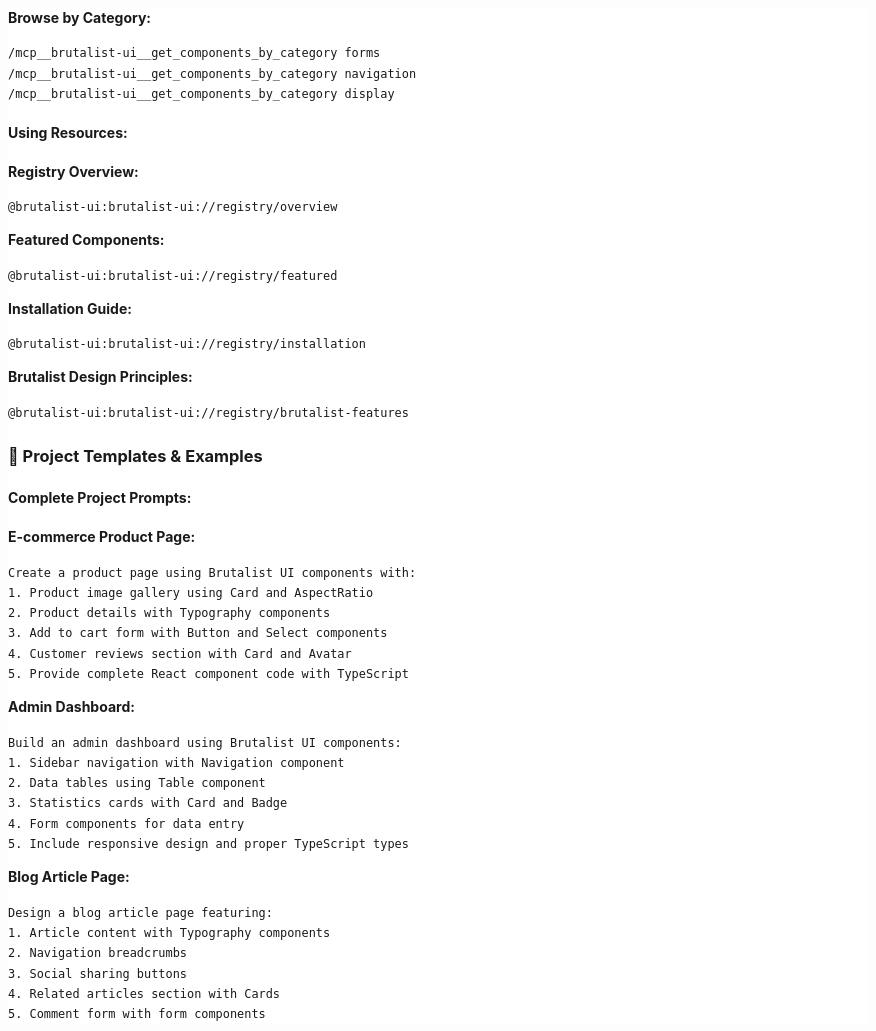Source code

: **Browse by Category:**
```
/mcp__brutalist-ui__get_components_by_category forms
/mcp__brutalist-ui__get_components_by_category navigation
/mcp__brutalist-ui__get_components_by_category display
```

#### **Using Resources:**

**Registry Overview:**
```
@brutalist-ui:brutalist-ui://registry/overview
```

**Featured Components:**
```
@brutalist-ui:brutalist-ui://registry/featured
```

**Installation Guide:**
```
@brutalist-ui:brutalist-ui://registry/installation
```

**Brutalist Design Principles:**
```
@brutalist-ui:brutalist-ui://registry/brutalist-features
```

### **🎨 Project Templates & Examples**

#### **Complete Project Prompts:**

**E-commerce Product Page:**
```
Create a product page using Brutalist UI components with:
1. Product image gallery using Card and AspectRatio
2. Product details with Typography components
3. Add to cart form with Button and Select components
4. Customer reviews section with Card and Avatar
5. Provide complete React component code with TypeScript
```

**Admin Dashboard:**
```
Build an admin dashboard using Brutalist UI components:
1. Sidebar navigation with Navigation component
2. Data tables using Table component
3. Statistics cards with Card and Badge
4. Form components for data entry
5. Include responsive design and proper TypeScript types
```

**Blog Article Page:**
```
Design a blog article page featuring:
1. Article content with Typography components
2. Navigation breadcrumbs
3. Social sharing buttons
4. Related articles section with Cards
5. Comment form with form components
```
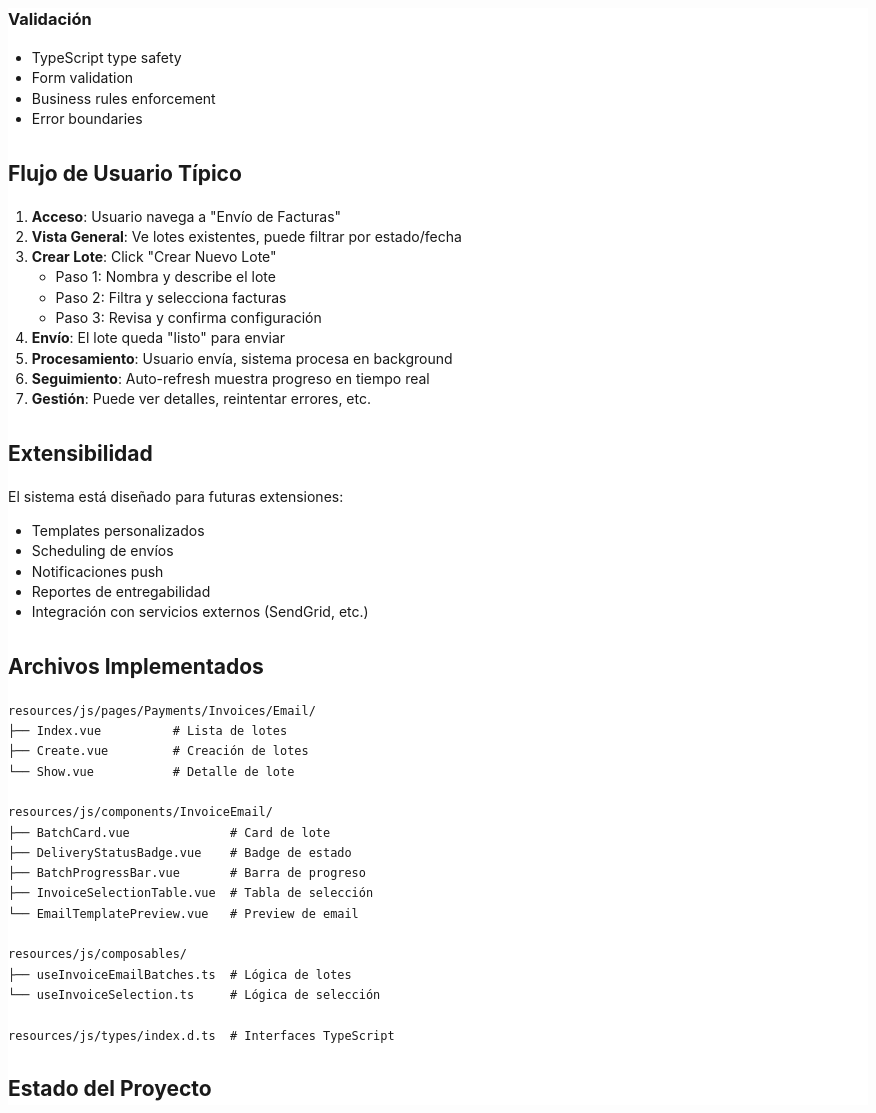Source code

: ### Validación
- TypeScript type safety
- Form validation
- Business rules enforcement
- Error boundaries

## Flujo de Usuario Típico

1. **Acceso**: Usuario navega a "Envío de Facturas"
2. **Vista General**: Ve lotes existentes, puede filtrar por estado/fecha
3. **Crear Lote**: Click "Crear Nuevo Lote"
   - Paso 1: Nombra y describe el lote
   - Paso 2: Filtra y selecciona facturas
   - Paso 3: Revisa y confirma configuración
4. **Envío**: El lote queda "listo" para enviar
5. **Procesamiento**: Usuario envía, sistema procesa en background
6. **Seguimiento**: Auto-refresh muestra progreso en tiempo real
7. **Gestión**: Puede ver detalles, reintentar errores, etc.

## Extensibilidad

El sistema está diseñado para futuras extensiones:
- Templates personalizados
- Scheduling de envíos
- Notificaciones push
- Reportes de entregabilidad
- Integración con servicios externos (SendGrid, etc.)

## Archivos Implementados

```
resources/js/pages/Payments/Invoices/Email/
├── Index.vue          # Lista de lotes
├── Create.vue         # Creación de lotes
└── Show.vue           # Detalle de lote

resources/js/components/InvoiceEmail/
├── BatchCard.vue              # Card de lote
├── DeliveryStatusBadge.vue    # Badge de estado
├── BatchProgressBar.vue       # Barra de progreso
├── InvoiceSelectionTable.vue  # Tabla de selección
└── EmailTemplatePreview.vue   # Preview de email

resources/js/composables/
├── useInvoiceEmailBatches.ts  # Lógica de lotes
└── useInvoiceSelection.ts     # Lógica de selección

resources/js/types/index.d.ts  # Interfaces TypeScript
```

## Estado del Proyecto

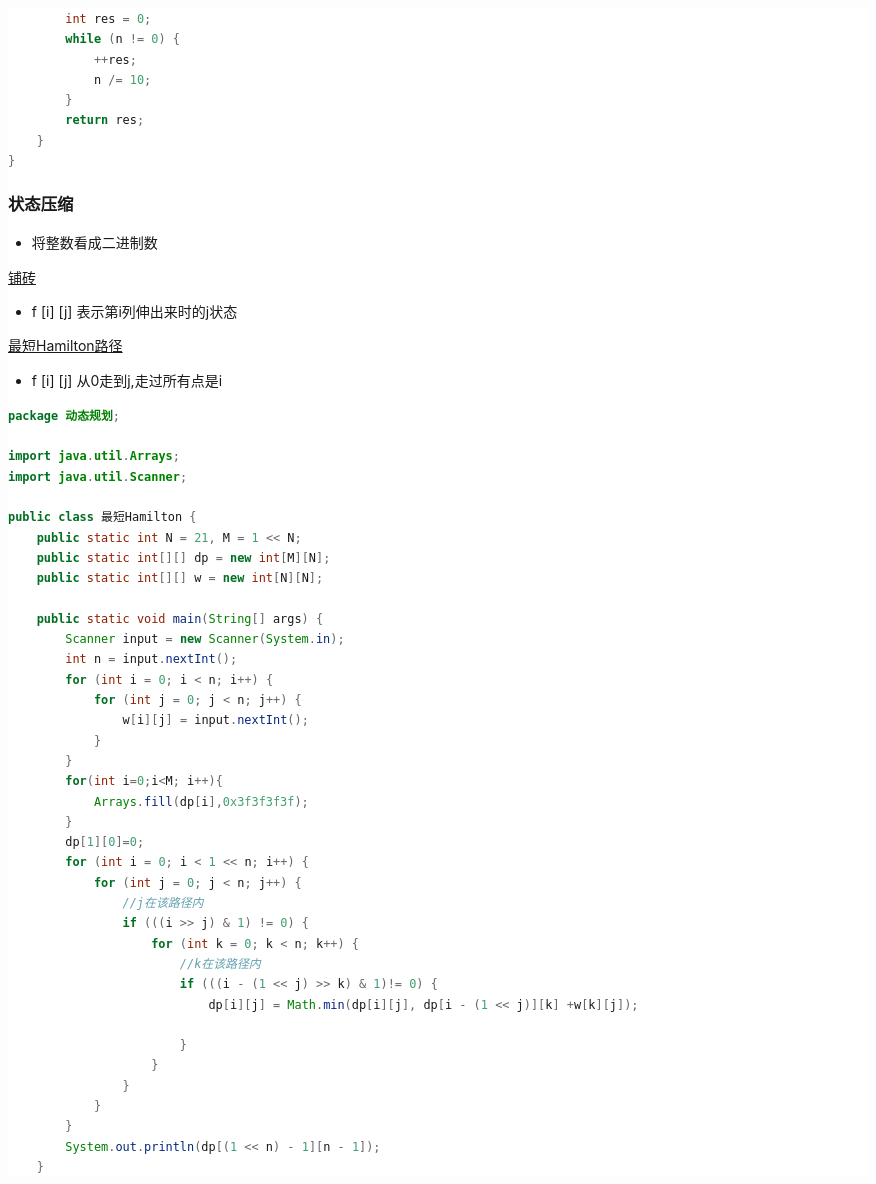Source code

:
 ```java
        int res = 0;
        while (n != 0) {
            ++res;
            n /= 10;
        }
        return res;
    }
}
```



### 状态压缩

- 将整数看成二进制数



[铺砖](https://www.acwing.com/problem/content/293/)

- f [i] [j] 表示第i列伸出来时的j状态





[最短Hamilton路径](https://www.acwing.com/problem/content/93/)

- f [i] [j] 从0走到j,走过所有点是i

```java
package 动态规划;

import java.util.Arrays;
import java.util.Scanner;

public class 最短Hamilton {
    public static int N = 21, M = 1 << N;
    public static int[][] dp = new int[M][N];
    public static int[][] w = new int[N][N];

    public static void main(String[] args) {
        Scanner input = new Scanner(System.in);
        int n = input.nextInt();
        for (int i = 0; i < n; i++) {
            for (int j = 0; j < n; j++) {
                w[i][j] = input.nextInt();
            }
        }
        for(int i=0;i<M; i++){
            Arrays.fill(dp[i],0x3f3f3f3f);
        }
        dp[1][0]=0;
        for (int i = 0; i < 1 << n; i++) {
            for (int j = 0; j < n; j++) {
                //j在该路径内
                if (((i >> j) & 1) != 0) {
                    for (int k = 0; k < n; k++) {
                        //k在该路径内
                        if (((i - (1 << j) >> k) & 1)!= 0) {
                            dp[i][j] = Math.min(dp[i][j], dp[i - (1 << j)][k] +w[k][j]);

                        }
                    }
                }
            }
        }
        System.out.println(dp[(1 << n) - 1][n - 1]);
    }
```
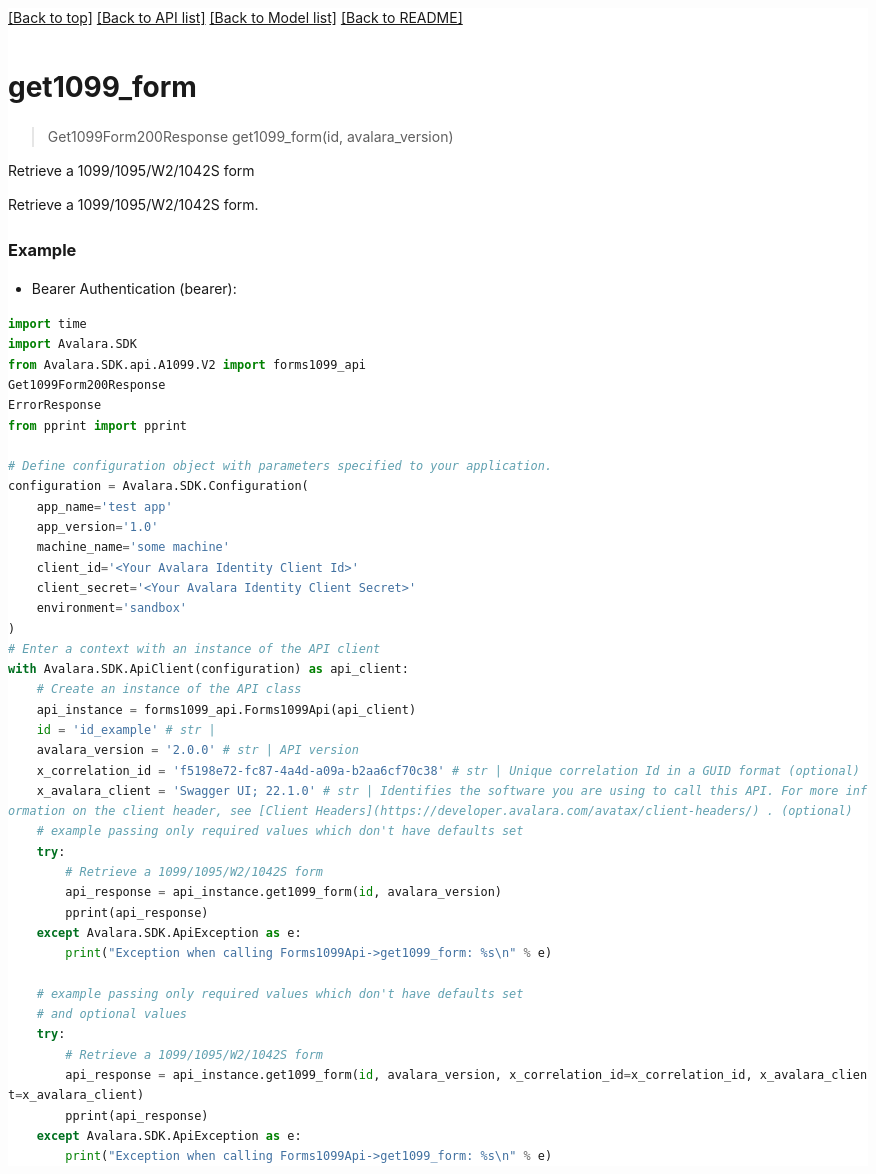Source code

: [[Back to top]](#) [[Back to API list]](../../../README.md#documentation-for-api-endpoints) [[Back to Model list]](../../../README.md#documentation-for-models) [[Back to README]](../../../README.md)

# **get1099_form**
> Get1099Form200Response get1099_form(id, avalara_version)

Retrieve a 1099/1095/W2/1042S form

Retrieve a 1099/1095/W2/1042S form.

### Example

* Bearer Authentication (bearer):

```python
import time
import Avalara.SDK
from Avalara.SDK.api.A1099.V2 import forms1099_api
Get1099Form200Response
ErrorResponse
from pprint import pprint
    
# Define configuration object with parameters specified to your application.
configuration = Avalara.SDK.Configuration(
    app_name='test app'
    app_version='1.0'
    machine_name='some machine'
    client_id='<Your Avalara Identity Client Id>'
    client_secret='<Your Avalara Identity Client Secret>'
    environment='sandbox'
)
# Enter a context with an instance of the API client
with Avalara.SDK.ApiClient(configuration) as api_client:
    # Create an instance of the API class
    api_instance = forms1099_api.Forms1099Api(api_client)
    id = 'id_example' # str | 
    avalara_version = '2.0.0' # str | API version
    x_correlation_id = 'f5198e72-fc87-4a4d-a09a-b2aa6cf70c38' # str | Unique correlation Id in a GUID format (optional)
    x_avalara_client = 'Swagger UI; 22.1.0' # str | Identifies the software you are using to call this API. For more information on the client header, see [Client Headers](https://developer.avalara.com/avatax/client-headers/) . (optional)
    # example passing only required values which don't have defaults set
    try:
        # Retrieve a 1099/1095/W2/1042S form
        api_response = api_instance.get1099_form(id, avalara_version)
        pprint(api_response)
    except Avalara.SDK.ApiException as e:
        print("Exception when calling Forms1099Api->get1099_form: %s\n" % e)

    # example passing only required values which don't have defaults set
    # and optional values
    try:
        # Retrieve a 1099/1095/W2/1042S form
        api_response = api_instance.get1099_form(id, avalara_version, x_correlation_id=x_correlation_id, x_avalara_client=x_avalara_client)
        pprint(api_response)
    except Avalara.SDK.ApiException as e:
        print("Exception when calling Forms1099Api->get1099_form: %s\n" % e)
```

=======

■ Work item ■
The word "nextInt" appears in some of the lines above. Copy those lines.

■ Result below ■
        int n = input.nextInt();
                w[i][j] = input.nextInt();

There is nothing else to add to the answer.